CA – A motivação dos grupos de
extermínio seria, de acordo com as denúncias, baixar os índices de
criminalidade na área dos batalhões. Assim, tais policiais teriam
proteção do comando, favorecidos por melhores escalas, bicos e
armamentos. A Corregedoria tem conhecimento desse tipo de prática?
PMESP – Afirmação totalmente
incongruente, pois como que para baixar números de roubo, furtos e
outros delitos eu estaria aumentando o número de homicídios, o que
inclusive não correspondem aos fatos, pois o número de homicídios caiu
vertiginosamente no Estado de São Paulo, o que coloca tal “denúncia” sem
crédito, pela falta de lógica.
CA – O policial civil afirma que os
grupos de extermínio são institucionalizados e regionalizados em cada
batalhão, que existem em todo o Estado de São Paulo. Segundo ele, em
cada batalhão tem um grupo de extermínio. O que a Corregedoria afirma a
respeito?
PMESP – Afirma ser inverídica tal
afirmação, pois teria que ser um conluio generalizado para a prática de
crimes, que rapidamente viria à tona, com provas e denunciantes que não
teriam medo de apresentar provas destas condutas.

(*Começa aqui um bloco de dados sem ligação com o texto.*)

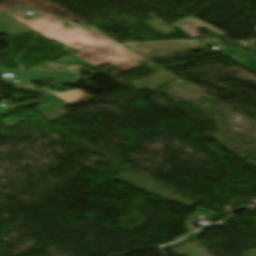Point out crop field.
Returning <instances> with one entry per match:
<instances>
[{"label": "crop field", "instance_id": "crop-field-1", "mask_svg": "<svg viewBox=\"0 0 256 256\" xmlns=\"http://www.w3.org/2000/svg\"><path fill=\"white\" fill-rule=\"evenodd\" d=\"M21 13L9 14L47 38L56 39L72 48L78 49L77 54L84 61H89L95 55L112 47L114 43L97 32H86L79 28H66L62 24L42 15L39 18L23 20Z\"/></svg>", "mask_w": 256, "mask_h": 256}, {"label": "crop field", "instance_id": "crop-field-2", "mask_svg": "<svg viewBox=\"0 0 256 256\" xmlns=\"http://www.w3.org/2000/svg\"><path fill=\"white\" fill-rule=\"evenodd\" d=\"M51 92V94H49ZM45 100L27 102L22 104H17L19 108L37 105L45 103L48 106H43L37 111H39L44 117H46L49 121H54L60 118V115H64L65 113L61 112L59 109L70 104H75L86 99L92 98L91 96L81 92L80 90H71L65 93H55L53 91L44 90L42 91ZM47 95V96H45ZM52 95V97H50ZM53 98V100H51Z\"/></svg>", "mask_w": 256, "mask_h": 256}, {"label": "crop field", "instance_id": "crop-field-3", "mask_svg": "<svg viewBox=\"0 0 256 256\" xmlns=\"http://www.w3.org/2000/svg\"><path fill=\"white\" fill-rule=\"evenodd\" d=\"M145 61L141 57L135 55L134 53L128 51L127 49L119 46L117 48L111 49L104 54L100 55L94 59L91 64L96 67L105 63H110L116 68L124 71L131 68L139 67L136 62Z\"/></svg>", "mask_w": 256, "mask_h": 256}, {"label": "crop field", "instance_id": "crop-field-4", "mask_svg": "<svg viewBox=\"0 0 256 256\" xmlns=\"http://www.w3.org/2000/svg\"><path fill=\"white\" fill-rule=\"evenodd\" d=\"M14 72L20 75L22 79H43V78H53L58 82H69L75 78L76 73H57V72H48L41 71L42 73H35L36 70L28 71V70H9L0 67V73L5 72Z\"/></svg>", "mask_w": 256, "mask_h": 256}, {"label": "crop field", "instance_id": "crop-field-5", "mask_svg": "<svg viewBox=\"0 0 256 256\" xmlns=\"http://www.w3.org/2000/svg\"><path fill=\"white\" fill-rule=\"evenodd\" d=\"M1 15H5L2 17ZM0 33L6 35H18L26 32L34 31L31 28L27 27L23 23L19 22L18 20L14 19L8 14L0 13Z\"/></svg>", "mask_w": 256, "mask_h": 256}, {"label": "crop field", "instance_id": "crop-field-6", "mask_svg": "<svg viewBox=\"0 0 256 256\" xmlns=\"http://www.w3.org/2000/svg\"><path fill=\"white\" fill-rule=\"evenodd\" d=\"M218 52L227 56L228 58L232 59L233 61H235L236 63L242 66L249 64L253 61H256V55H249V54L233 51L228 48L218 50Z\"/></svg>", "mask_w": 256, "mask_h": 256}, {"label": "crop field", "instance_id": "crop-field-7", "mask_svg": "<svg viewBox=\"0 0 256 256\" xmlns=\"http://www.w3.org/2000/svg\"><path fill=\"white\" fill-rule=\"evenodd\" d=\"M65 61H68V63H77V64H84L80 59L74 57L73 55L67 56L65 58ZM63 59L55 61V63H64Z\"/></svg>", "mask_w": 256, "mask_h": 256}, {"label": "crop field", "instance_id": "crop-field-8", "mask_svg": "<svg viewBox=\"0 0 256 256\" xmlns=\"http://www.w3.org/2000/svg\"><path fill=\"white\" fill-rule=\"evenodd\" d=\"M26 87H28V88L31 89V90H37V89H38V88H36L34 85L29 84V85H26V86H24V87L18 89V90H24V88H26Z\"/></svg>", "mask_w": 256, "mask_h": 256}, {"label": "crop field", "instance_id": "crop-field-9", "mask_svg": "<svg viewBox=\"0 0 256 256\" xmlns=\"http://www.w3.org/2000/svg\"><path fill=\"white\" fill-rule=\"evenodd\" d=\"M191 18H193V17H191ZM193 19H195V18H193ZM195 20H197V19H195ZM197 21H199V20H197ZM199 22H201V21H199ZM201 23H203V22H201ZM203 24H205V23H203ZM205 25H207V24H205ZM207 26H209V25H207ZM209 27H211V26H209ZM211 28H213V27H211ZM213 29H215V28H213ZM215 30H217V29H215ZM217 31H219V30H217Z\"/></svg>", "mask_w": 256, "mask_h": 256}]
</instances>
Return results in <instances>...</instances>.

CA – Os policiais e o presidente do
Condepe, Ivan Seixas, também revelam que os policiais, tanto civis e
militares, que tentam denunciar a existência de grupos de extermínio são
perseguidos dentro da corporação. A Corregedoria vem recebendo
denúncias e reclamações desse tipo?
PMESP – Estranha tal afirmação, pois a
Corregedoria dá todo o apoio a policiais militares que fazem denúncia, e
o policial militar sabe disso, e é um profissional treinado e
selecionado com a virtude da coragem o que não coaduna com a covardia de
denunciar ilícitos graves de forma anônima sem trazer para tal, provas,
como gravações, filmagens, nomes dos infratores e as ações criminosas.